Her hands had dropped from her hips and were balled into fists at her sides, and even in the face of her pointless stubbornness he found her beautiful. Shockingly so. He could still feel that resounding blow to the side of his skull, making the world ring and whirl all around him.
And this despite the fact that she still wore her hair in that same impatient braid, a long, messy tail pulled forward over one shoulder as if she hadn’t wanted to bother with it any further. At their engagement party, she’d worn it up high in too many braids to count, woven together into some kind of elegant crown. And here he stood on the other side of the world, still itching to undo it all himself and let the heavy, dark length of it fall free.
He wanted to bury himself in the slippery silk of it, the fragrant warmth. In her, any way he could have her. Every way.

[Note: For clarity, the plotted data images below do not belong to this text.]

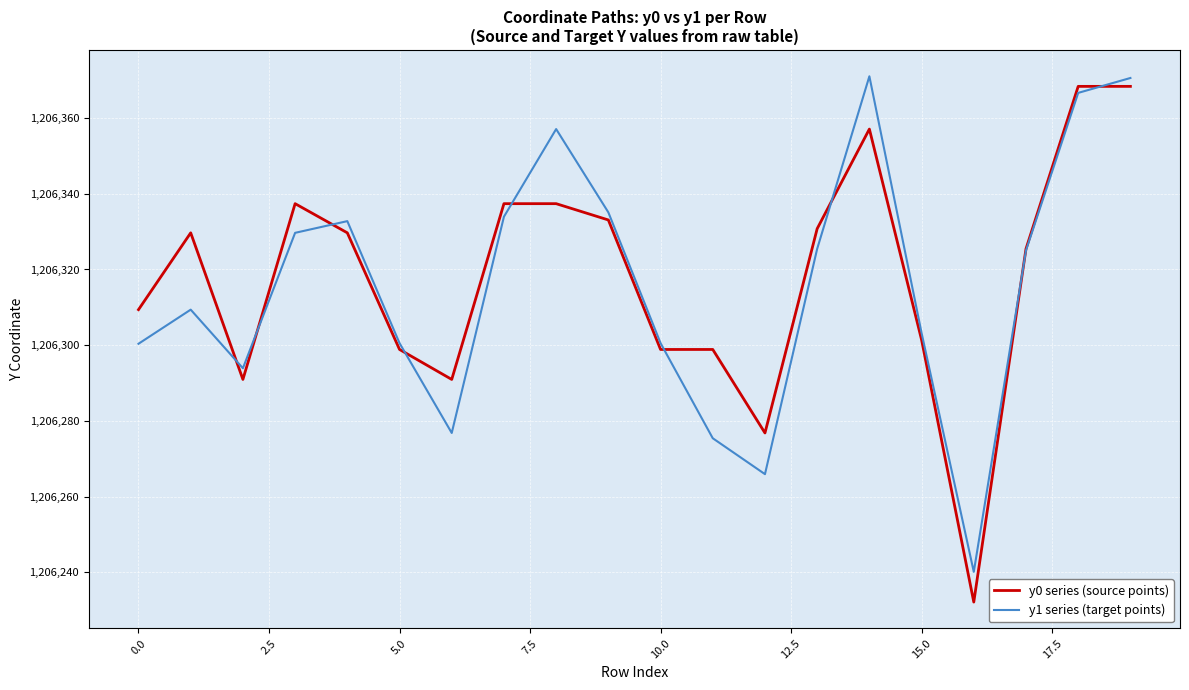

What is the smallest value displayed?

1206232.2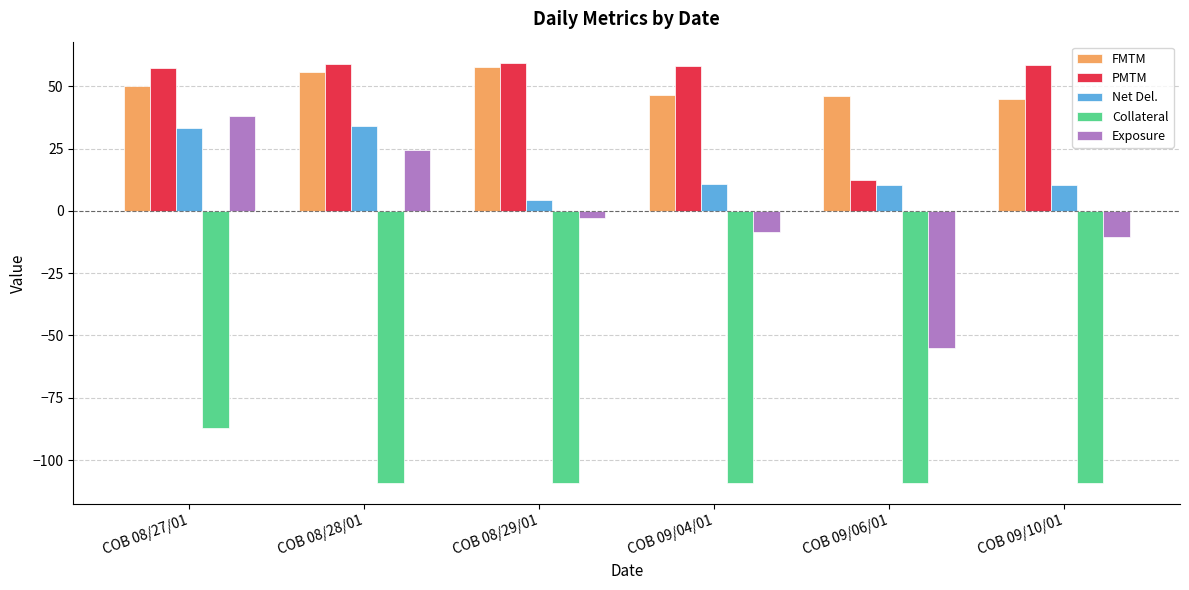

What is the value of the FMTM bar at the 4th from the left?

46.5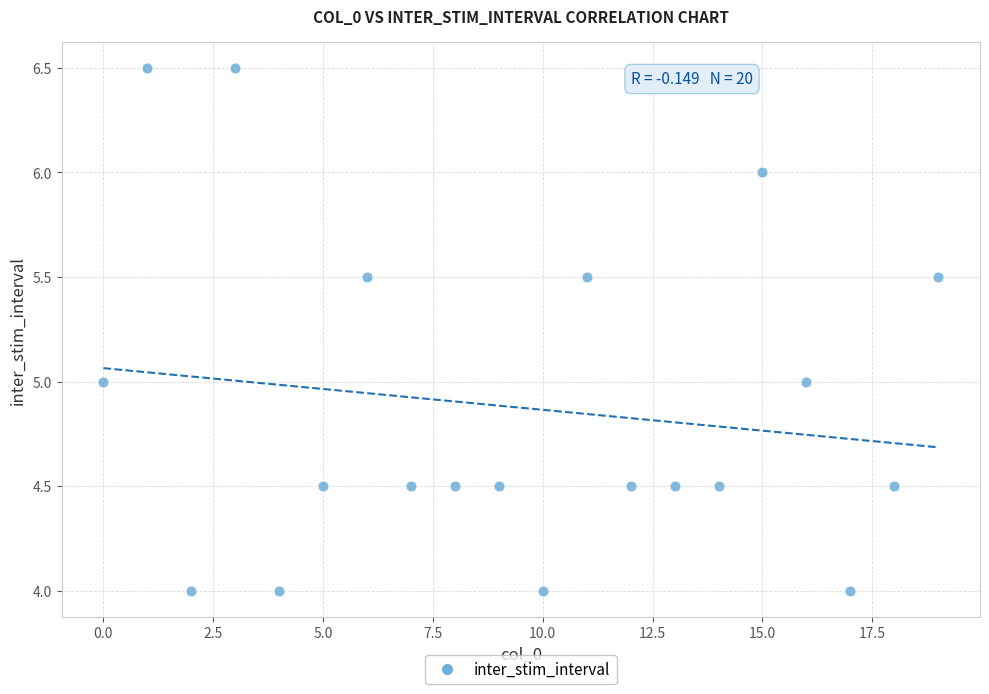

What is the range of Y values (max minus min)?

2.5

It didn’t even matter that she was dressed in a manner that
did not suit her fine, delicately otherworldly allure—and was certainly not appropriate for a woman who would be his queen. Jeans that were entirely too formfitting for eyes that were not his. Markedly unfeminine boots. Both equally scuffed and lived in, as if she were still the university student she’d been not too long ago. A bulky sweatshirt that hid her figure, save those long and slender legs of hers that nothing could conceal and that he wanted wrapped around him. And the puffy jacket she’d thrown over the nearest chair when she sat down that, when she wore it zipped up to her chin, made her look almost like a perfect circle above the waist.
Kavian wanted to wrap her in silks and drape her in jewels. He wanted her to stand tall beside him. He wanted to decorate her in nothing but delicate gold chains and build whole palaces in her name, as the ancient sultans had done for the women who’d captivated them. He wanted her strength as much as her beauty.
He wanted to explore every inch of her sweet body with his battered hands, his warrior’s body, his mouth, his tongue.
But first, and foremost, he wanted to take her home.
“Is it force, then?” he asked her, standing in the open doorway, not in the least bit concerned about being overheard by the townspeople. “Will I throw you over my shoulder like the barbarians of old? I think you know I will not hesitate to do exactly that. And enjoy it.”
She shuddered then and he would have given his kingdom, in that moment, to know whether it was desire or revulsion that swept through her at that thought. He hated that he didn’t know her well enough, yet, to tell the difference.
That, too, would change. And far quicker than it might have had she come with him as she’d been meant to do the night of their engagement party, when he’d been predisposed toward a gentler understanding of her predicament. But there was nothing gentle left in him. He had become stone.
Amaya swept her big coat up in one hand and hung the ratty bag she carried over one shoulder. But she still didn’t move toward him.